At some point, in fact, it might be asked if bears are a subset of gay culture or simply a culture to themselves. From Ptown, it's pretty clear to me that the "circuit" set, for example, has next to nothing in common with bears and vice versa. Even the leather bars recognize bears as a discrete subculture. The impression of gayness that you get from, say, the New York Times' "Sunday Styles" section, or the excrescent tripe in "Queer As Folk," is light years away from what the bear subculture represents. In this sense, bears might be "post-gay" inasmuch as their fundamental identity is far more complex than any simple expression of their same-sex attraction.
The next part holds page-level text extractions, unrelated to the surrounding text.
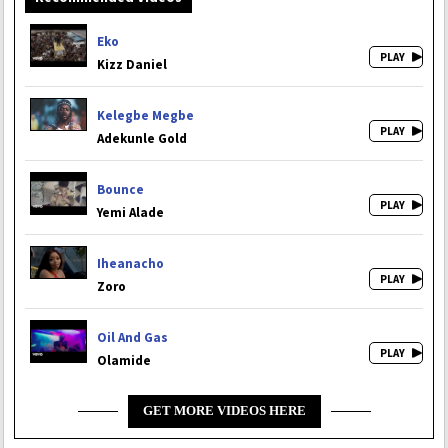
Eko
Kizz Daniel
Kelegbe Megbe
Adekunle Gold
Bounce
Yemi Alade
Iheanacho
Zoro
Oil And Gas
Olamide
GET MORE VIDEOS HERE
And, as with most developments in gay culture, they could well influence straight culture as well. Bears, after all, are the straight guys in gay culture. Their very ordinariness makes them both more at ease with regular straight guys; but their very ordinariness in some ways is also extremely culturally subversive. Drag queens, after all, are hardly the cutting edge any more. Straight people love their gay people flaming, or easily cordoned off from the straight experience. Bears reveal how increasingly difficult this is. Their masculinity is indistinguishable in many ways from straight male masculinity -- which accounts, in some ways, for their broader invisibility in the culture. They are both more integrated; and yet, by their very equation of regular masculinity with gayness, one of the more radical and transformative gay phenomena out there right now.
But perhaps I'm getting ahead of myself. There's a lovely exchange in the invaluable book "Bears on Bears" that captures some of the weirdness of trying to explain such a natural and cheerful development too abstractly. Rex Wockner, furry gay journalist, is talking to Wayne Hoffman, another Bear follower:
"REX WOCKNER: A few intellectual eastern bears may think it's about subverting the dominant paradigm. Here on the West Coast, it's about sex.
WAYNE HOFFMAN: It's more about ignoring the dominant paradigm than rejecting it actively, in my humble opinion.
REX WOCKNER: It's more about not using words like 'dominant paradigm.'"
I take Rex's point. In some ways, bears represent gay men's long delayed embrace of their own masculinity in its simplest and sexiest form. In other ways, they represent gay men's desire for normalcy, for a world in which their natural state of being men is neither constrained nor tortured nor contrived. In a strange and undemonstrative way, it's therefore a sign of the extraordinary fluidity of a gay male culture that is changing out of all recognition before, perhaps, with accelerating integration, it disappears for good.